A small army of insects worked to pull a new, huge form out of the third chamber. The Hexi—dead as well, Kellen guessed. He had no idea how to tell a dead Hexi from an unconscious one and no desire to try. One of the chambers closed again. The same sounds issued from inside.
“More agents?” Abby said.
“There were three in the circle,” Kellen said. “And two more outside.”
“We’ve got to get out,” Izmit said. “W
hat if they’re alive?”
Something about Izmit’s words nagged Kellen, but he pushed it aside. Now was not the time. They had to find a way out, even if it was too late for Sayuri.
They had no more luck getting out than before, though, until the closed chamber opened once more. Another agent lay prone in the chamber. Kellen sighed with relief and dread and even some pity.

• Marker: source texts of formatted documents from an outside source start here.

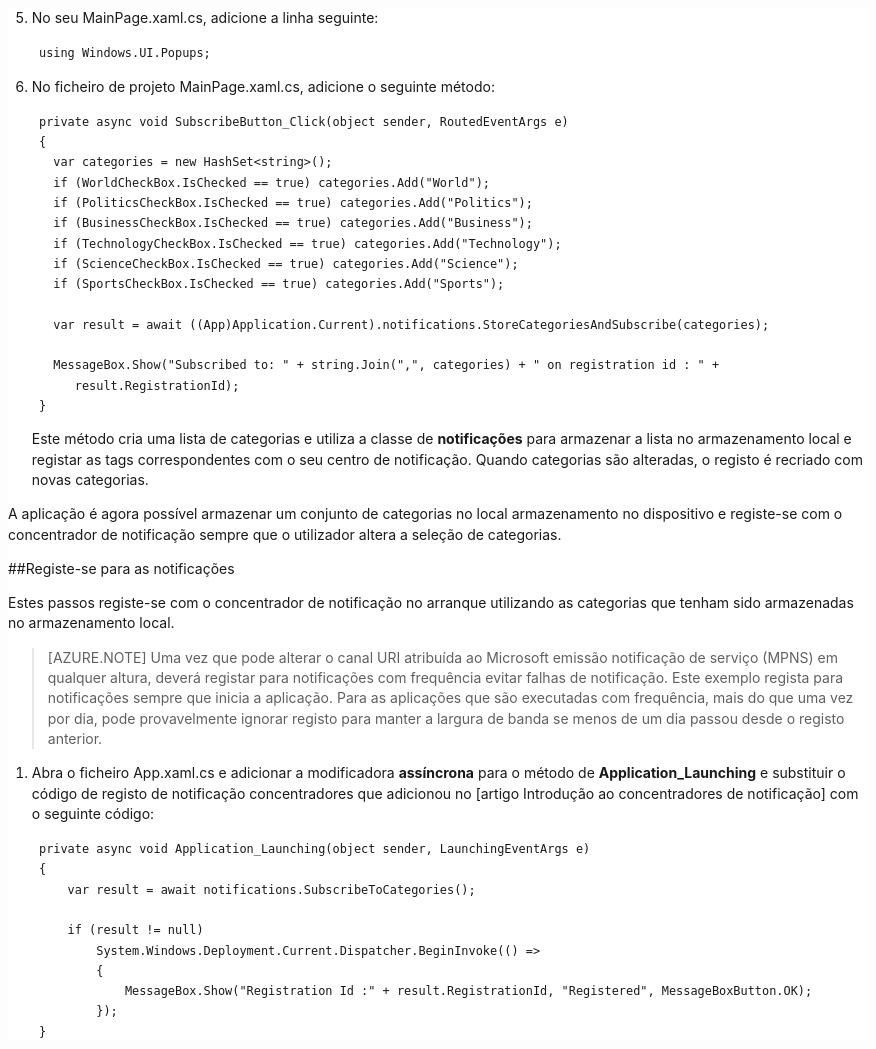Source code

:5. No seu MainPage.xaml.cs, adicione a linha seguinte:

        using Windows.UI.Popups;

6. No ficheiro de projeto MainPage.xaml.cs, adicione o seguinte método:

        private async void SubscribeButton_Click(object sender, RoutedEventArgs e)
        {
          var categories = new HashSet<string>();
          if (WorldCheckBox.IsChecked == true) categories.Add("World");
          if (PoliticsCheckBox.IsChecked == true) categories.Add("Politics");
          if (BusinessCheckBox.IsChecked == true) categories.Add("Business");
          if (TechnologyCheckBox.IsChecked == true) categories.Add("Technology");
          if (ScienceCheckBox.IsChecked == true) categories.Add("Science");
          if (SportsCheckBox.IsChecked == true) categories.Add("Sports");
    
          var result = await ((App)Application.Current).notifications.StoreCategoriesAndSubscribe(categories);
    
          MessageBox.Show("Subscribed to: " + string.Join(",", categories) + " on registration id : " +
             result.RegistrationId);
        }

    Este método cria uma lista de categorias e utiliza a classe de **notificações** para armazenar a lista no armazenamento local e registar as tags correspondentes com o seu centro de notificação. Quando categorias são alteradas, o registo é recriado com novas categorias.

A aplicação é agora possível armazenar um conjunto de categorias no local armazenamento no dispositivo e registe-se com o concentrador de notificação sempre que o utilizador altera a seleção de categorias.

##<a name="register-for-notifications"></a>Registe-se para as notificações

Estes passos registe-se com o concentrador de notificação no arranque utilizando as categorias que tenham sido armazenadas no armazenamento local.

> [AZURE.NOTE] Uma vez que pode alterar o canal URI atribuída ao Microsoft emissão notificação de serviço (MPNS) em qualquer altura, deverá registar para notificações com frequência evitar falhas de notificação. Este exemplo regista para notificações sempre que inicia a aplicação. Para as aplicações que são executadas com frequência, mais do que uma vez por dia, pode provavelmente ignorar registo para manter a largura de banda se menos de um dia passou desde o registo anterior.


1. Abra o ficheiro App.xaml.cs e adicionar a modificadora **assíncrona** para o método de **Application_Launching** e substituir o código de registo de notificação concentradores que adicionou no [artigo Introdução ao concentradores de notificação] com o seguinte código:

        private async void Application_Launching(object sender, LaunchingEventArgs e)
        {
            var result = await notifications.SubscribeToCategories();

            if (result != null)
                System.Windows.Deployment.Current.Dispatcher.BeginInvoke(() =>
                {
                    MessageBox.Show("Registration Id :" + result.RegistrationId, "Registered", MessageBoxButton.OK);
                });
        }


[Add category selection to the app]: #adding-categories
[Register for notifications]: #register
[Send notifications from your back-end]: #send
[Run the app and generate notifications]: #test-app
[Next Steps]: #next-steps
[1]: ./media/notification-hubs-windows-phone-send-breaking-news/notification-hub-breakingnews.png
[2]: ./media/notification-hubs-windows-phone-send-breaking-news/notification-hub-registration.png
[3]: ./media/notification-hubs-windows-phone-send-breaking-news/notification-hub-toast.png
[Introdução ao concentradores de notificação]: /manage/services/notification-hubs/get-started-notification-hubs-wp8/
[Use Notification Hubs to broadcast localized breaking news]: ../breakingnews-localized-wp8.md
[Notify users with Notification Hubs]: /manage/services/notification-hubs/notify-users/
[Mobile Service]: /develop/mobile/tutorials/get-started
[Notification Hubs Guidance]: http://msdn.microsoft.com/library/jj927170.aspx
[Notification Hubs How-To for Windows Phone]: ??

Abby felt for a pulse and shook her head.
The insects came as before and dragged the body to the white panels. The room was crowded now, Kellen and the others surrounded by four bodies and a swarm of insects. Standing there with his back to his companions, Sayuri’s body weighing down his arms, Kellen wasn’t sure how much longer he could last. He pictured himself slumping to the floor and the insects swarming over him, blood spilling onto the floor.
Long lines of chine symbols scrolled across the display. After a series of clicks, the white panels retracted into the wall. The insects carried the bodies onward like prizes, and Izmit followed cautiously. “Come on. Before it decides to shut again.”
Kellen carried Sayuri through. They would leave this place and bury her, and he would never come back. What a mistake. He was the biggest fool of them all, and now she was dead.
They stood in the bottom of a stone-walled shaft, as if they were in an immense well four meters across. Pale light filtered down to cast dim shadows at their feet. High above, he could see pipes intersecting the shaft, and smaller lines of some sort like a web. Chine tracks ran up along the walls and out of sight. Some were large enough for them to climb, grooves and teeth several centimeters long. The insects were in the process of climbing the chine tracks and somehow dragging the bodies with them. Kellen stared at the bodies rising up the walls as if by levitation.
“Where’s Abby?” Izmit asked. “Abby?”
“Coming,” she called and stepped outside.
She held one of the insects. Looking closely, it reminded him of the bugs he’d played with as a child, the ones that rolled up into a ball when you touched them.